Data excerpts
******

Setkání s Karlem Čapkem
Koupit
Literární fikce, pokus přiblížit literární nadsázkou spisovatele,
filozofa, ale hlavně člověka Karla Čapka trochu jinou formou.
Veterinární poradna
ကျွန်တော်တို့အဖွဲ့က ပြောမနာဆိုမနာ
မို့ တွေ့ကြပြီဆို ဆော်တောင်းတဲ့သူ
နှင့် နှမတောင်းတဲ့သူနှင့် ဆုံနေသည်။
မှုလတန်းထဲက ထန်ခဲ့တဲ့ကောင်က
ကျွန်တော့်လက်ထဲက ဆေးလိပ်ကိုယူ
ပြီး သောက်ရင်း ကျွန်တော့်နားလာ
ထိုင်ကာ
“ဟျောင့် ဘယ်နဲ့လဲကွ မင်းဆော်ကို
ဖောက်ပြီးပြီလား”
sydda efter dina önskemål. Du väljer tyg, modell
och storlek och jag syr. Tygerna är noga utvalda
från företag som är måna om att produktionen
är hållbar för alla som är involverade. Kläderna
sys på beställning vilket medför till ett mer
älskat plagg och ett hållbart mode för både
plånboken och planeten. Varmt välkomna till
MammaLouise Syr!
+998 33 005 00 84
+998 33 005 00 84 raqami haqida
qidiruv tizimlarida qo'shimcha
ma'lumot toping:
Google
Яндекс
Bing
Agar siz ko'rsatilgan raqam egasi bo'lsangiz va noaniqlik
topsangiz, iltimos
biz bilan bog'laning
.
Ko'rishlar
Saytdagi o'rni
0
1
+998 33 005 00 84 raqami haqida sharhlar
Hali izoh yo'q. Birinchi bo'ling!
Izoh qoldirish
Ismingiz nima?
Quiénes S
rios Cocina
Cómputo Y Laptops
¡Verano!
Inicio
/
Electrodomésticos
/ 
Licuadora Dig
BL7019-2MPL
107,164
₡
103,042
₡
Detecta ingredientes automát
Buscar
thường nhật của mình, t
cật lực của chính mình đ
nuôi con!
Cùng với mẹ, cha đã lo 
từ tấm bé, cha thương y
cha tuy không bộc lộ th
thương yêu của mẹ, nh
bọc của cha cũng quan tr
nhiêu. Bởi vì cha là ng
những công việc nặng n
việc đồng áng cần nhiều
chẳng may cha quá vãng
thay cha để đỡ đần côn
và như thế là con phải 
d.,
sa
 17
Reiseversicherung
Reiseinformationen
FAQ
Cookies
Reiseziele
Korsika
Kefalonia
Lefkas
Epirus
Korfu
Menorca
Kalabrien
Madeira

******

▶ [Assignment]
Could you update the items above so that "Bing" becomes "DuckDuckGo" and every other line stays the same?

▶ [Response]
Setkání s Karlem Čapkem
Koupit
Literární fikce, pokus přiblížit literární nadsázkou spisovatele,
filozofa, ale hlavně člověka Karla Čapka trochu jinou formou.
Veterinární poradna
ကျွန်တော်တို့အဖွဲ့က ပြောမနာဆိုမနာ
မို့ တွေ့ကြပြီဆို ဆော်တောင်းတဲ့သူ
နှင့် နှမတောင်းတဲ့သူနှင့် ဆုံနေသည်။
မှုလတန်းထဲက ထန်ခဲ့တဲ့ကောင်က
ကျွန်တော့်လက်ထဲက ဆေးလိပ်ကိုယူ
ပြီး သောက်ရင်း ကျွန်တော့်နားလာ
ထိုင်ကာ
“ဟျောင့် ဘယ်နဲ့လဲကွ မင်းဆော်ကို
ဖောက်ပြီးပြီလား”
sydda efter dina önskemål. Du väljer tyg, modell
och storlek och jag syr. Tygerna är noga utvalda
från företag som är måna om att produktionen
är hållbar för alla som är involverade. Kläderna
sys på beställning vilket medför till ett mer
älskat plagg och ett hållbart mode för både
plånboken och planeten. Varmt välkomna till
MammaLouise Syr!
+998 33 005 00 84
+998 33 005 00 84 raqami haqida
qidiruv tizimlarida qo'shimcha
ma'lumot toping:
Google
Яндекс
DuckDuckGo
Agar siz ko'rsatilgan raqam egasi bo'lsangiz va noaniqlik
topsangiz, iltimos
biz bilan bog'laning
.
Ko'rishlar
Saytdagi o'rni
0
1
+998 33 005 00 84 raqami haqida sharhlar
Hali izoh yo'q. Birinchi bo'ling!
Izoh qoldirish
Ismingiz nima?
Quiénes S
rios Cocina
Cómputo Y Laptops
¡Verano!
Inicio
/
Electrodomésticos
/ 
Licuadora Dig
BL7019-2MPL
107,164
₡
103,042
₡
Detecta ingredientes automát
Buscar
thường nhật của mình, t
cật lực của chính mình đ
nuôi con!
Cùng với mẹ, cha đã lo 
từ tấm bé, cha thương y
cha tuy không bộc lộ th
thương yêu của mẹ, nh
bọc của cha cũng quan tr
nhiêu. Bởi vì cha là ng
những công việc nặng n
việc đồng áng cần nhiều
chẳng may cha quá vãng
thay cha để đỡ đần côn
và như thế là con phải 
d.,
sa
 17
Reiseversicherung
Reiseinformationen
FAQ
Cookies
Reiseziele
Korsika
Kefalonia
Lefkas
Epirus
Korfu
Menorca
Kalabrien
Madeira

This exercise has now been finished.